(Joint work with Gil Kur and Boaz Nadler)
The notion of projection pursuit according to Huber (1985) appeared first in work of J.B. Kruskal (1969,1972) and was implemented and popularized by Friedman and Tukey (1974). Key papers are Huber (1985) and Diaconis and Freedman (1984). The notion, crudely, according to Huber, is that a p dimensional sample can be studied in various ways , relatable to almost all of multivariate analysis, through one or higher dimensional projections of the sample into low dimensional spaces. The basic idea is to hunt for non Gaussian projections.
Why?
1. Diaconis and Freedman showed (in much greater generality) that if coordinates are iid and L_2, as p and n ->oo the marginal distributions for ALMOST all projections are asymptotically Gaussian and if p is fixed or p/n->0 ALL empirical distributions of projections have limiting Gaussian distributions . Thus non Gaussian empirical distributions suggest interesting non linear phenomena.
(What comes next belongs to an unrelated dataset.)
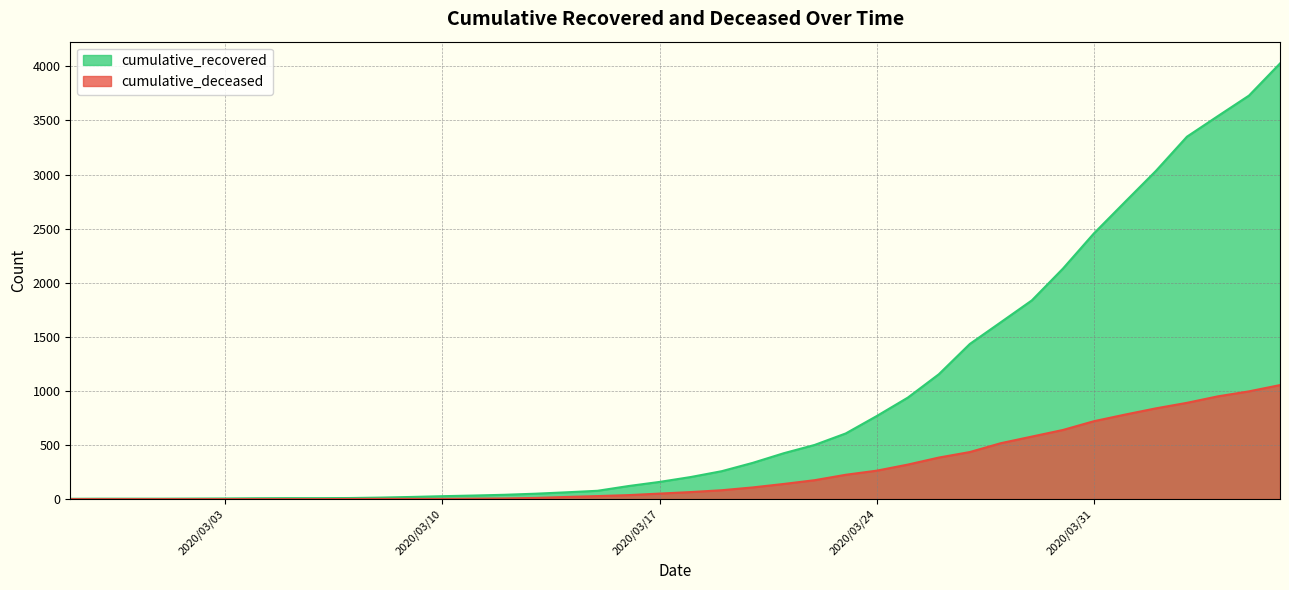

At which label is cumulative_recovered closest to 2015?

2020-03-30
2. The ICA model makes sense iff all but one sources is non Gaussian. Hence, the FASTA algorithm has as a basic ingredient finding the projection whose empirical distribution has maximal kurtosis, a standard measure of non-Gaussianity. In the current era it is common to have p>>n or at least p/n->c>0. What then?
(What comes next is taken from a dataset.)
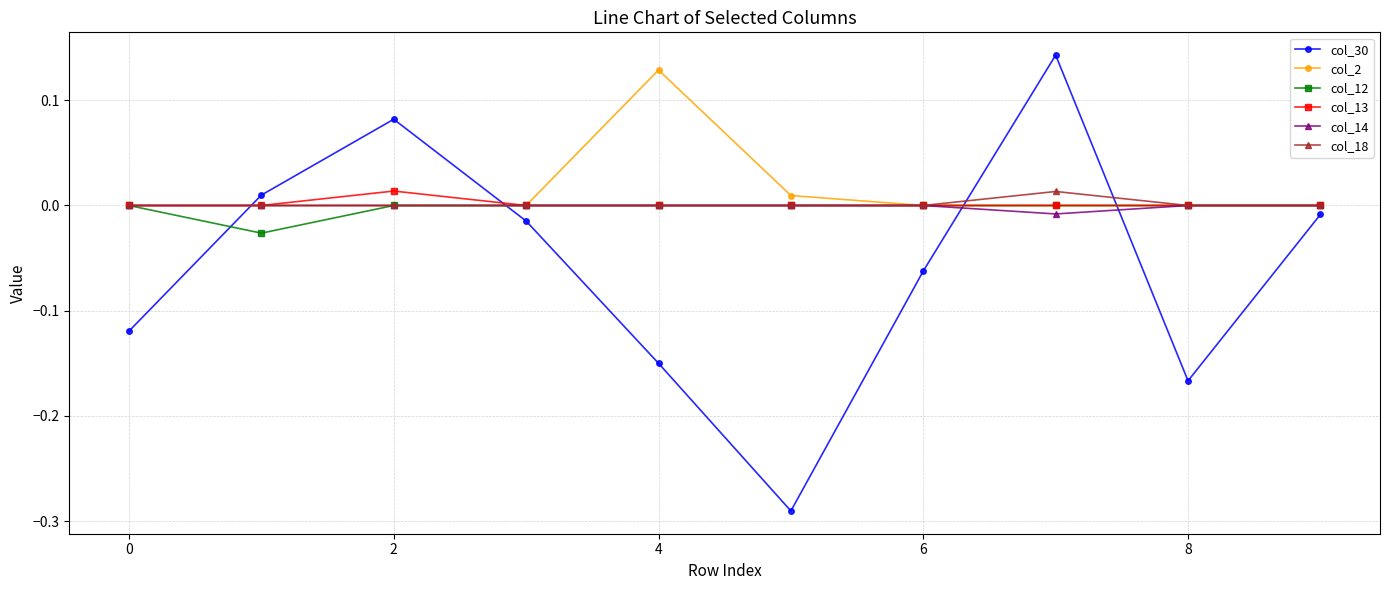

How many interior local valleys does the col_30 series have?

2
We show that, if p/n->oo, given any distribution F, a projection can be found whose empirical df is arbitrarily close to F. If p/n->c>0 some non-Gaussian F are attainable, but others are not. In these regimes it seems plausible that if signal to noise ratio is low, projection pursuit can be a dubious guide to structure and FASTA and other such algorithms can be unstable.